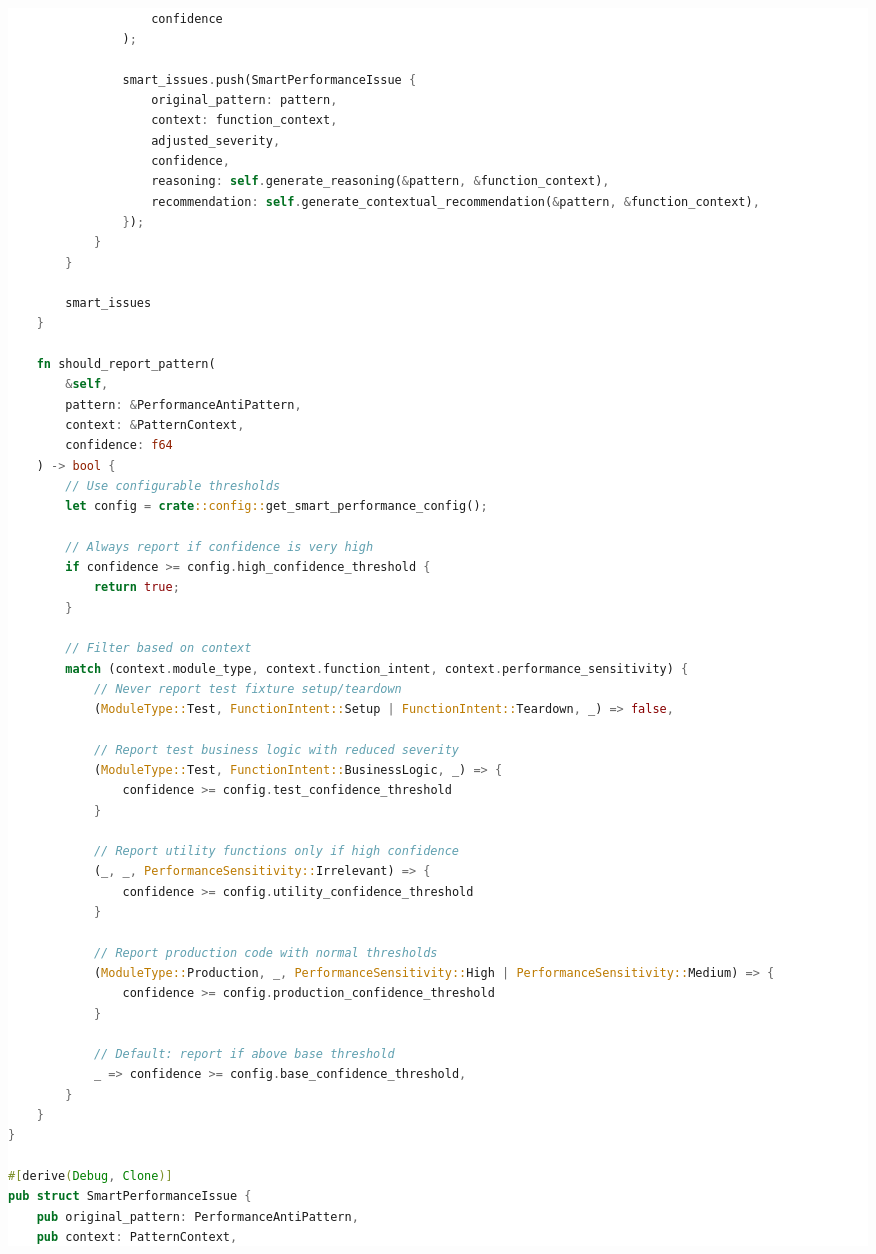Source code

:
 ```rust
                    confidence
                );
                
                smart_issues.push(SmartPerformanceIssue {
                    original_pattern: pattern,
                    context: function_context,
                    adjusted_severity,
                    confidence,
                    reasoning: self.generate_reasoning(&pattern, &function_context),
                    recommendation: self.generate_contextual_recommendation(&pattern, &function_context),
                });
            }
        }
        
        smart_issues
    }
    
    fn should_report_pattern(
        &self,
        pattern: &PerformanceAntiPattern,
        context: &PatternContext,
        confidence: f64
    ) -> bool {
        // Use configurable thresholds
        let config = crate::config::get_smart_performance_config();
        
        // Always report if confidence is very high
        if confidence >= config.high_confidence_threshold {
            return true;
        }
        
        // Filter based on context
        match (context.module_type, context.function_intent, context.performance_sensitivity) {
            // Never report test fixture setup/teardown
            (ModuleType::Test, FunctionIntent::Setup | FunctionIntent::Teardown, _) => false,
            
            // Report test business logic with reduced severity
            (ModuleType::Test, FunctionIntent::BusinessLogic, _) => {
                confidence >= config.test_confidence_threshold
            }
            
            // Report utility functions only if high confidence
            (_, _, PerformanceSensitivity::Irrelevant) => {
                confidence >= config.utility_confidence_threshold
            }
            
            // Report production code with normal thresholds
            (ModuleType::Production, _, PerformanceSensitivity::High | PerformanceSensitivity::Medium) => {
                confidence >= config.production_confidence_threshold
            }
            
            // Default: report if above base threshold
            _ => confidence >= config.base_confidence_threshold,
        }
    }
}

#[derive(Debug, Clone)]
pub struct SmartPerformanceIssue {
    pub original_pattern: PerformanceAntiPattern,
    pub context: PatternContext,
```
* * *
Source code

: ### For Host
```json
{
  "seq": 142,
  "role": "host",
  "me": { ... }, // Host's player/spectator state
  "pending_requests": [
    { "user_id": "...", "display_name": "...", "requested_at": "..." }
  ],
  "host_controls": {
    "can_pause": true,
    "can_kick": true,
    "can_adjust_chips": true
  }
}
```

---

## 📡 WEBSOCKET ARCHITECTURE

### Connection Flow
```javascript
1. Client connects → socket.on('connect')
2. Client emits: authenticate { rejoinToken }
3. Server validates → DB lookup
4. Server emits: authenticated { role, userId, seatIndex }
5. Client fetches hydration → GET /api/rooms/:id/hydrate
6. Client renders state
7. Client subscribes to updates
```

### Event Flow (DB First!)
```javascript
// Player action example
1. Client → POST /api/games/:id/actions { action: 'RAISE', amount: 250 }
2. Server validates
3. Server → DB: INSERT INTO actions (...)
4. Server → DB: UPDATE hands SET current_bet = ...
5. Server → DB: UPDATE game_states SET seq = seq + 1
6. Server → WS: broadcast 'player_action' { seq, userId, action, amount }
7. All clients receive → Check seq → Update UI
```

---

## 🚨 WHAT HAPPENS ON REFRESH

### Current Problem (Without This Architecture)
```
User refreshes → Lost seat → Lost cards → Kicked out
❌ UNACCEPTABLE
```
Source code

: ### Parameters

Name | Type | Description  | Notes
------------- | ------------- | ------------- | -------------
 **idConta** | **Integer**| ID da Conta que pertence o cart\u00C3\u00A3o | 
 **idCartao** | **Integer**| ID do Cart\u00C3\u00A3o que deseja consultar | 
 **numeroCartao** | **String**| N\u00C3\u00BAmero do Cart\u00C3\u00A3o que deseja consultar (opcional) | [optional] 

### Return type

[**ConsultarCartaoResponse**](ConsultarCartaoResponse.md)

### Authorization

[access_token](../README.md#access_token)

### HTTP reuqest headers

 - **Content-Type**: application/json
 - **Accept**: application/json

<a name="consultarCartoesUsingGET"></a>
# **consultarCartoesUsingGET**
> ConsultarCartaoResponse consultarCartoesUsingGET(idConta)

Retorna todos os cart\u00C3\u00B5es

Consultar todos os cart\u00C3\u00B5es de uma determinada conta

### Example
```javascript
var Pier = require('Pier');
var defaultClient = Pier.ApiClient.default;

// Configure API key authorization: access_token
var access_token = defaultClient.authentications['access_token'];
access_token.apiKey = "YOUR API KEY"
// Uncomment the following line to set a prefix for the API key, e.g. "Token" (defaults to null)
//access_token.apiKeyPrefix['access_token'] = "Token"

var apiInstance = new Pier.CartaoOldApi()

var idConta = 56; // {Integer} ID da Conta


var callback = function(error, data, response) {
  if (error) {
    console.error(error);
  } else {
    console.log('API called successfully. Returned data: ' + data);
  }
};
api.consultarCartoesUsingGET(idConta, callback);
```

● **HOW TO COMPLETE THIS TASK**: Using the listing above, show each line holding the string "consultarCartoesUsingGET".

● **RESPONSE TO THIS EXERCISE**:
<a name="consultarCartoesUsingGET"></a>
# **consultarCartoesUsingGET**
> ConsultarCartaoResponse consultarCartoesUsingGET(idConta)
api.consultarCartoesUsingGET(idConta, callback);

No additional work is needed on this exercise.